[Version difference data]
++++++++++++++++++++

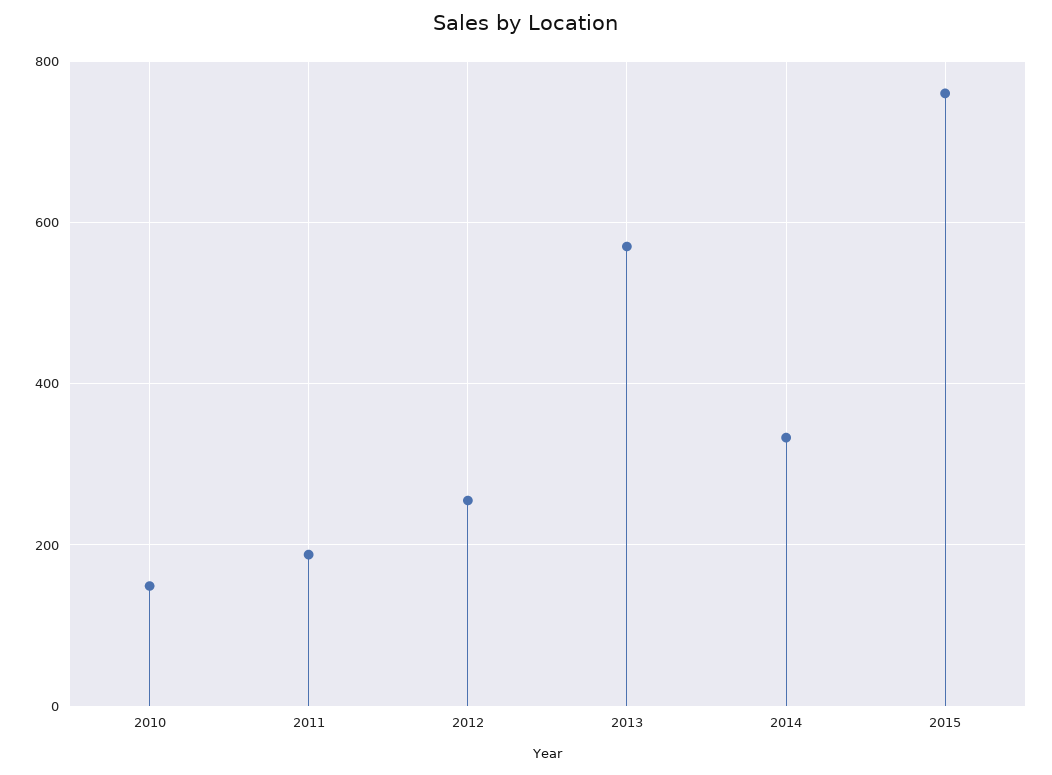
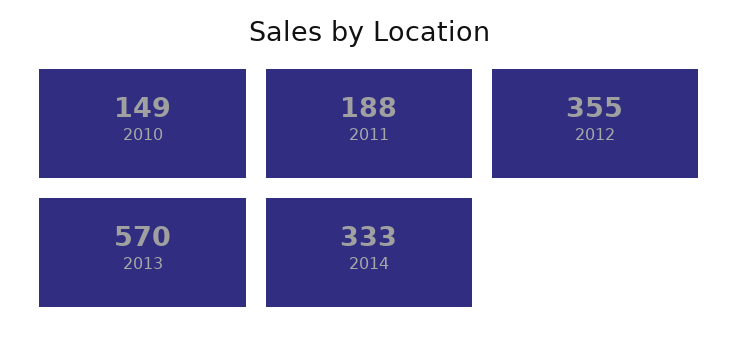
  {
    "2010": 149,
    "2011": 188,
-   "2012": 260,
+   "2012": 355,
    "2013": 570,
-   "2014": 333,
+   "2014": 333
-   "2015": 760
  }

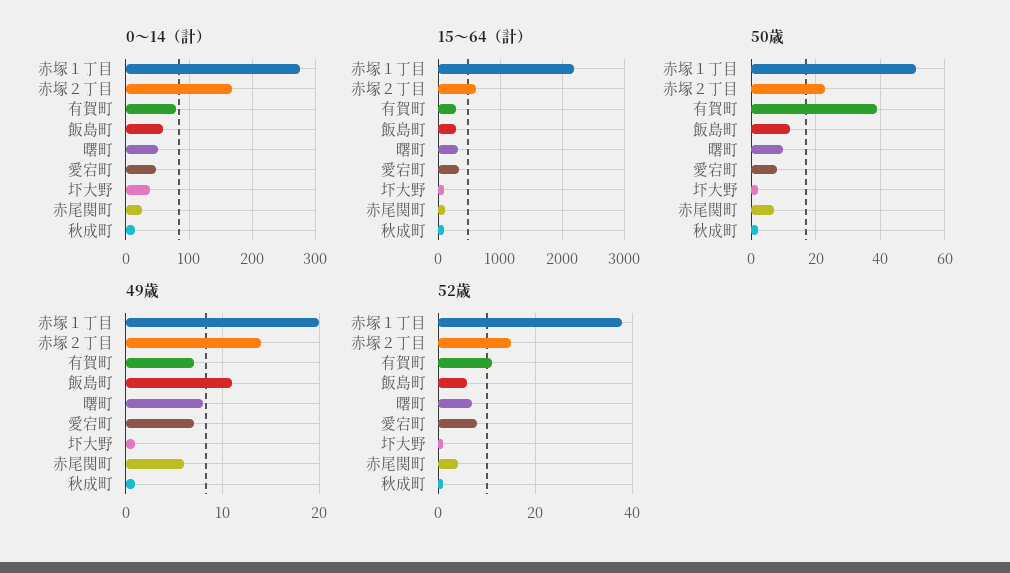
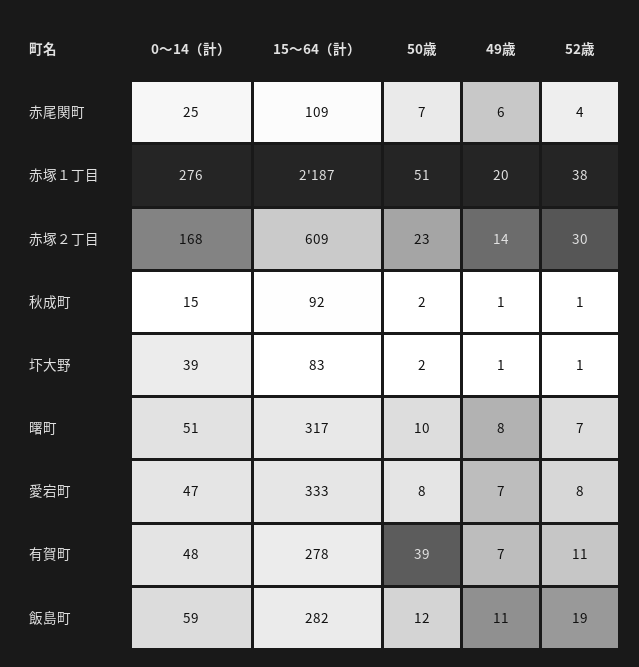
  {
    "0～14（計）": {
      "赤塚１丁目": 276,
      "赤塚２丁目": 168,
-     "有賀町": 80,
+     "有賀町": 48,
      "飯島町": 59,
      "曙町": 51,
      "愛宕町": 47,
      "圷大野": 39,
      "赤尾関町": 25,
      "秋成町": 15
    },
    "15～64（計）": {
      "赤塚１丁目": 2187,
      "赤塚２丁目": 609,
      "有賀町": 278,
      "飯島町": 282,
      "曙町": 317,
      "愛宕町": 333,
      "圷大野": 83,
      "赤尾関町": 109,
      "秋成町": 92
    },
    "50歳": {
      "赤塚１丁目": 51,
      "赤塚２丁目": 23,
      "有賀町": 39,
      "飯島町": 12,
      "曙町": 10,
      "愛宕町": 8,
      "圷大野": 2,
      "赤尾関町": 7,
      "秋成町": 2
    },
    "49歳": {
      "赤塚１丁目": 20,
      "赤塚２丁目": 14,
      "有賀町": 7,
      "飯島町": 11,
      "曙町": 8,
      "愛宕町": 7,
      "圷大野": 1,
      "赤尾関町": 6,
      "秋成町": 1
    },
    "52歳": {
      "赤塚１丁目": 38,
-     "赤塚２丁目": 15,
+     "赤塚２丁目": 30,
      "有賀町": 11,
-     "飯島町": 5,
+     "飯島町": 19,
      "曙町": 7,
      "愛宕町": 8,
      "圷大野": 1,
      "赤尾関町": 4,
      "秋成町": 1
    }
  }

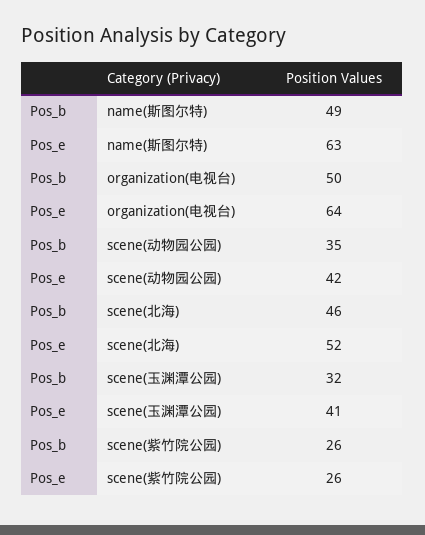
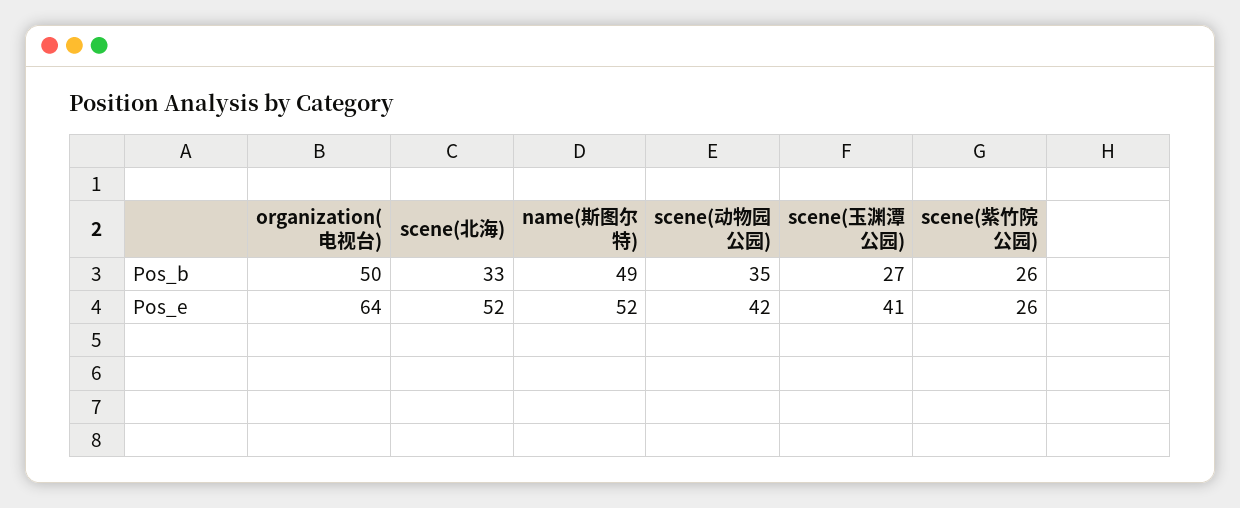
  {
    "Pos_b": {
      "name(斯图尔特)": 49,
      "organization(电视台)": 50,
      "scene(动物园公园)": 35,
-     "scene(北海)": 46,
+     "scene(北海)": 33,
-     "scene(玉渊潭公园)": 32,
+     "scene(玉渊潭公园)": 27,
      "scene(紫竹院公园)": 26
    },
    "Pos_e": {
-     "name(斯图尔特)": 63,
+     "name(斯图尔特)": 52,
      "organization(电视台)": 64,
      "scene(动物园公园)": 42,
      "scene(北海)": 52,
      "scene(玉渊潭公园)": 41,
      "scene(紫竹院公园)": 26
    }
  }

++++++++++++++++++++

GOAL OF THE EXERCISE
Working from the entries above, find every line in which the word "玉渊潭公园" occurs and copy it.

WRITTEN RESPONSE
-     "scene(玉渊潭公园)": 32,
+     "scene(玉渊潭公园)": 27,
      "scene(玉渊潭公园)": 41,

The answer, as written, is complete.